Marcus stared. "But I'm... that's not..."
"I know it's unexpected," she interrupted gently. "But this is perfectly natural. You're just working through some internalized issues. Many men experience this same confusion."
His sister said the same thing. His friends nodded knowingly. Even his mother patted his hand and told him he was being brave, facing down all those problematic ideas he'd grown up with.
As the months passed, Marcus grew hollow. Not just tired—emptied. Each day, something essential drained from him, like color bleeding from old cloth. His reflection became a stranger's face, gaunt and gray. He tried to tell people, but they only smiled their patient smiles.
"It's just the hormones," they said. "You're doing great."
By the ninth month, Marcus could barely stand. The thing inside him had grown heavy, impossibly heavy, as if it were made of lead and shadow. On the day of the birth, surrounded by encouraging faces, he felt the last of himself slip away like sand through open fingers.
What emerged was not a child.
It had too many angles, eyes that reflected nothing, a smile that belonged on cave walls. When it opened its mouth, the sound that came out bent the air itself.
And then—so quickly—it raised one small, terrible hand.
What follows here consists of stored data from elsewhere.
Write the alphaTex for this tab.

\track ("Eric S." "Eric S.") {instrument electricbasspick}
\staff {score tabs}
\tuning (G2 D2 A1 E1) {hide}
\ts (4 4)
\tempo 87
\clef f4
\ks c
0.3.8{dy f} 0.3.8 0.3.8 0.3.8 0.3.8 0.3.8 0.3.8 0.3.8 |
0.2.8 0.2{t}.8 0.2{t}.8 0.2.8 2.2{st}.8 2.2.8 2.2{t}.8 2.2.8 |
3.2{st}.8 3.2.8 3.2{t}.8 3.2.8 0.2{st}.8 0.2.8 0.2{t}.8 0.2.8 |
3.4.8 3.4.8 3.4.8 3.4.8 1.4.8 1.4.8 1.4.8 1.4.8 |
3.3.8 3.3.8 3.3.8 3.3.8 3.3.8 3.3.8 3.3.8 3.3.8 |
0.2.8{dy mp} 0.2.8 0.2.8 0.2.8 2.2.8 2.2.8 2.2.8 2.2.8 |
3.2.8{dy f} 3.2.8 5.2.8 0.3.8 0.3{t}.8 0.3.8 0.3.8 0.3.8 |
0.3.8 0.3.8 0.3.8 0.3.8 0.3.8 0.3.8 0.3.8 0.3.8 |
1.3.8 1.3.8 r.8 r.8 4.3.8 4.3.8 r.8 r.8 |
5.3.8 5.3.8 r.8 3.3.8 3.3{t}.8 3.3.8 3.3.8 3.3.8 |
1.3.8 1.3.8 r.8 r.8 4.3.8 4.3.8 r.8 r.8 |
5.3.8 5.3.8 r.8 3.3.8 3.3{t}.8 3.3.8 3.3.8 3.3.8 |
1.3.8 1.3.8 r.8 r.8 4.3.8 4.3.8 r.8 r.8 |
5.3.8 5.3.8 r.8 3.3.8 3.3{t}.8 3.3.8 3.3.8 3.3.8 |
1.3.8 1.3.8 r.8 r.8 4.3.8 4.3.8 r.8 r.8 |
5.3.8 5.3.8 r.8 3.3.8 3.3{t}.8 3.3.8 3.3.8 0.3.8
The doctor froze mid-motion. His sister's expression went smooth as glass. One by one, everyone in the room became still, their eyes taking on a distant glaze. They turned toward the creature with identical, beatific smiles.
The last thing Marcus saw before the fog claimed his own mind was his hollow face in the window's reflection—and beyond it, the thing that wore his exhaustion like a crown, already reaching outward with hungry, impossible fingers."